Ричард Докинз также отметил, что в человеческом обществе появился другой вид самореплицирующихся объектов. Он назвал их «мемами».
Мем – это любая единица информации внутри человеческого общества, которая умеет самореплицироваться. Поговорка. Технология. Идеология.
Очевидно, что в человеческих обществах есть «положительные» мемы. Слово «положительный» здесь, разумеется, употребляется в переносном смысле, т.е. это мемы, которые улучшают качество жизни своих носителей. Такими мемами являются, например, технологии. В большинстве своем крупные технологические изобретения человечества никогда не забывались. Раз научившись делать бронзу, человечество делает ее. Случаи забвения технологических мемов довольно редки. К примеру, после краха Римской империи на много веков забыли секрет приготовления цемента (точнее, вулканического цемента, т.н. пуццоланы). Самым «положительным» мемом является, собственно, сама идея науки – рационального познания природы.
Есть мемы нейтральные. Ну, придумал кто-то поговорку «бить баклуши». Она прижилась. Могла прижиться какая-то другая. Собственно, человеческий язык – это набор таких более-менее нейтральных мемов, слов, грамматических форм и фраз, которые воспроизводят себя сами.
А есть мемы-вирусы. Точно так же, как вирус реплицирует себя, внедряясь в чужой организм и часто уничтожая его, мемы-вирусы – как правило, это различные идеологии, религии, ментальные эпидемии – внедряются в общество и уничтожают его, реплицируя себя. И сделать с этим ничего нельзя, потому что эти мемы сконструированы так, что они необыкновенно удачливо поражают доступные места человеческой психики. Как ВИЧ паразитирует на иммунной системе, так мемы-носители ментальных эпидемий оказываются очень хорошо сконструированными ментальными векторами. Не потому, что их кто-то такими сделал, а просто потому, что именно таковые и выживают.

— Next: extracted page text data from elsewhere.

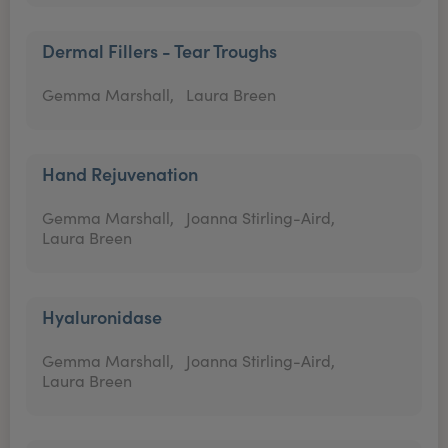
Dermal Fillers - Tear Troughs
Gemma Marshall,
Laura Breen
Hand Rejuvenation
Gemma Marshall,
Joanna Stirling-Aird,
Laura Breen
Hyaluronidase
Gemma Marshall,
Joanna Stirling-Aird,
Laura Breen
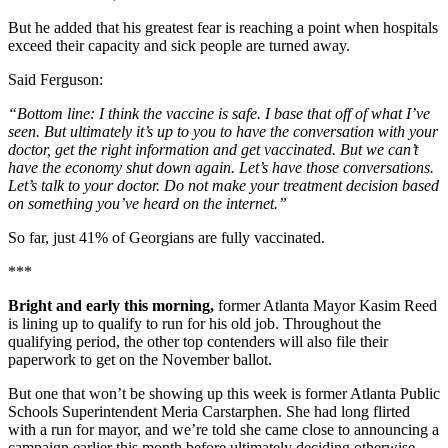
But he added that his greatest fear is reaching a point when hospitals
exceed their capacity and sick people are turned away.
Said Ferguson:
“Bottom line: I think the vaccine is safe. I base that off of what I’ve
seen. But ultimately it’s up to you to have the conversation with your
doctor, get the right information and get vaccinated. But we can’t
have the economy shut down again. Let’s have those conversations.
Let’s talk to your doctor. Do not make your treatment decision based
on something you’ve heard on the internet.”
So far, just 41% of Georgians are fully vaccinated.
***
Bright and early this morning,
former Atlanta Mayor Kasim Reed
is lining up to qualify to run for his old job. Throughout the
qualifying period, the other top contenders will also file their
paperwork to get on the November ballot.
But one that won’t be showing up this week is former Atlanta Public
Schools Superintendent Meria Carstarphen. She had long flirted
with a run for mayor, and we’re told she came close to announcing a
campaign earlier this month before ultimately deciding otherwise.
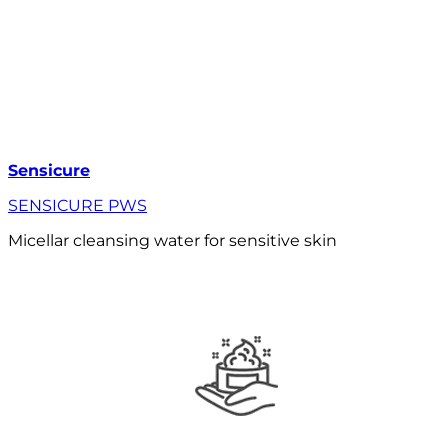
Sensicure
SENSICURE PWS
Micellar cleansing water for sensitive skin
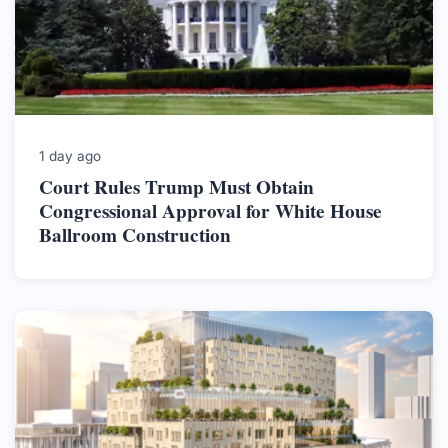
1 day ago
Court Rules Trump Must Obtain
Congressional Approval for White House
Ballroom Construction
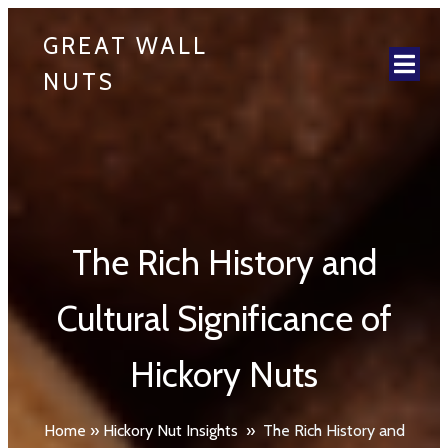
GREAT WALL
NUTS
The Rich History and
Cultural Significance of
Hickory Nuts
Home
»
Hickory Nut Insights
»
The Rich History and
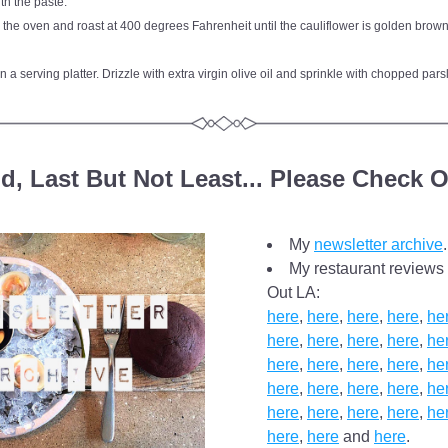
th the paste.
 the oven and roast at 400 degrees Fahrenheit until the cauliflower is golden brown
n a serving platter. Drizzle with extra virgin olive oil and sprinkle with chopped pars
d, Last But Not Least... Please Check O
My 
newsletter archive
.
My restaurant reviews 
Out LA: 
here
, 
here
, 
here
, 
here
, 
he
here
, 
here
, 
here
, 
here
, 
he
here
, 
here
, 
here
, 
here
, 
he
here
, 
here
, 
here
, 
here
, 
he
here
, 
here
, 
here
, 
here
, 
he
here
, 
here
 and 
here
.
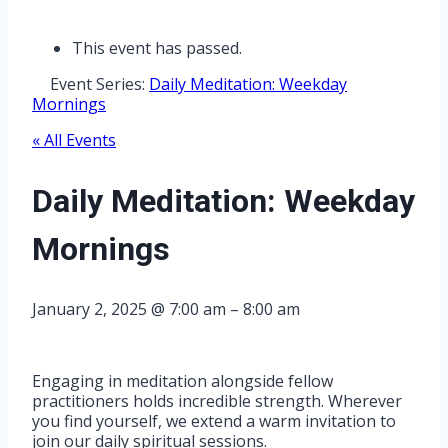
This event has passed.
Event Series:
Daily Meditation: Weekday
Mornings
« All Events
Daily Meditation: Weekday
Mornings
January 2, 2025
@
7:00 am
–
8:00 am
Engaging in meditation alongside fellow
practitioners holds incredible strength. Wherever
you find yourself, we extend a warm invitation to
join our daily spiritual sessions.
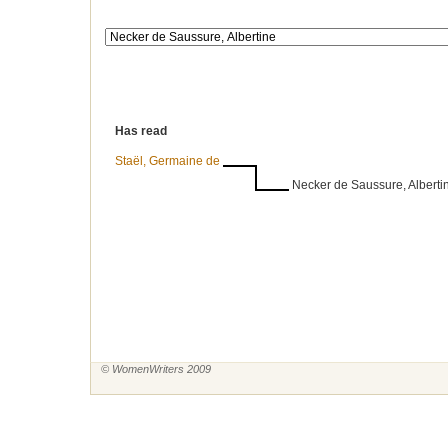
Has read
Staël, Germaine de
Necker de Saussure, Alberti
© WomenWriters 2009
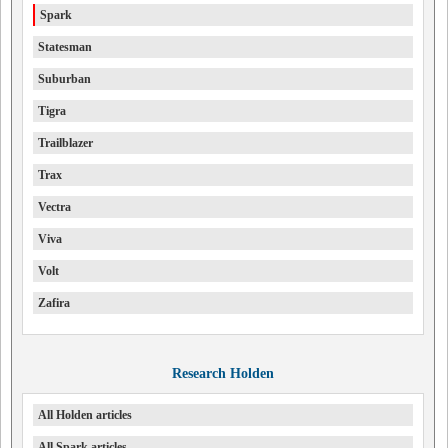
Spark
Statesman
Suburban
Tigra
Trailblazer
Trax
Vectra
Viva
Volt
Zafira
Research Holden
All Holden articles
All Spark articles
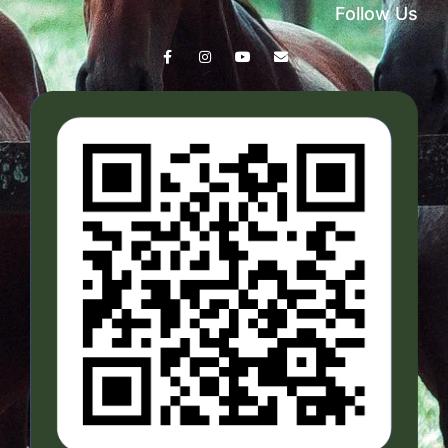
Follow Us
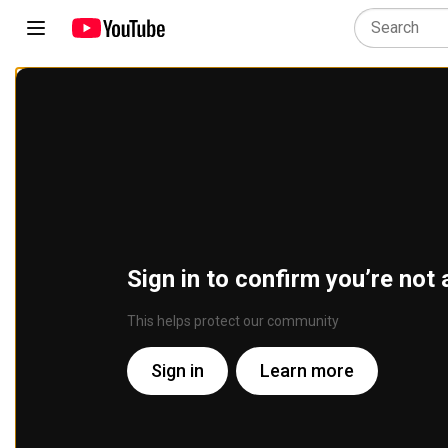
Sign in to confirm you’re not 
This helps protect our community
Sign in
Learn more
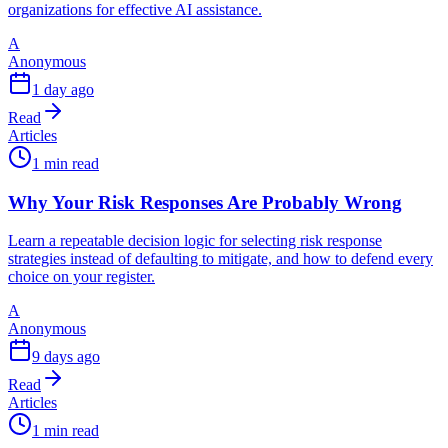
organizations for effective AI assistance.
A
Anonymous
1 day ago
Read
Articles
1 min read
Why Your Risk Responses Are Probably Wrong
Learn a repeatable decision logic for selecting risk response
strategies instead of defaulting to mitigate, and how to defend every
choice on your register.
A
Anonymous
9 days ago
Read
Articles
1 min read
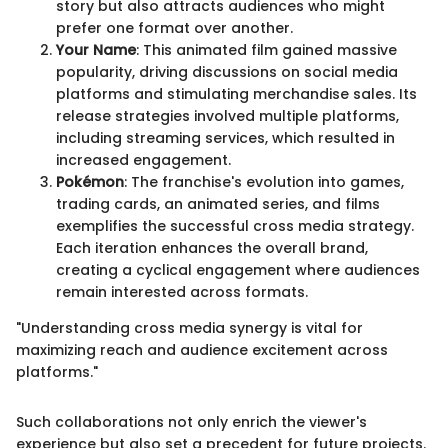
story but also attracts audiences who might
prefer one format over another.
Your Name
: This animated film gained massive
popularity, driving discussions on social media
platforms and stimulating merchandise sales. Its
release strategies involved multiple platforms,
including streaming services, which resulted in
increased engagement.
Pokémon
: The franchise's evolution into games,
trading cards, an animated series, and films
exemplifies the successful cross media strategy.
Each iteration enhances the overall brand,
creating a cyclical engagement where audiences
remain interested across formats.
"Understanding cross media synergy is vital for
maximizing reach and audience excitement across
platforms."
Such collaborations not only enrich the viewer's
experience but also set a precedent for future projects.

У деструктивных мемов довольного много разных особенностей, но если называть одну, почти всеобщую – ту комбинацию аминокислот, которая позволяет создать ментальный белок, действующий на общество, как наркотик, я бы назвала следующую: каждый такой мем создает под себя группу людей, чей статус и благополучие зависят от распространения данной идеологии в ущерб обществу.
Я бы назвала эту деструктивность «синдромом желтого неба». Небо вообще-то синее. Но если вы скажете людям: «небо синее», то вы вряд ли создадите секту людей, которые считают, что небо синее. Если вы объясните научно, почему небо имеет синий цвет, вы увеличите сумму человеческих знаний, но вы вряд ли укрепите свой статус за чужой счет.
А вот если вы скажете, что небо желтое, но какие-то нехорошие люди покрасили его в синий цвет или что вы сделаете небо желтым, то вы создадите секту людей, которые верят, что небо должно быть желтым. Вы усилите свой статус за чужой счет. И если вы думаете, что мой пример анекдотичен, что никому не придет в голову уверять, что он покрасит небо в желтый цвет, то вот вам: в 184 г. в Китае вспыхнуло восстание «желтых повязок». Даосские проповедники, стоявшие во главе этого восстания, обещали, что после победы повстанцев небо станет желтым. В знак этого повстанцы, собственно, и носили желтые повязки.
Многие уже поняли, к чему я клоню.
Я утверждаю, что современная цивилизация, я не буду говорить слова «западная цивилизация» потому что для меня цивилизация и является западной, а все остальное – это только культуры, так вот, современная цивилизация стремительно, на наших глазах, разрушается под действием деструктивных мемов.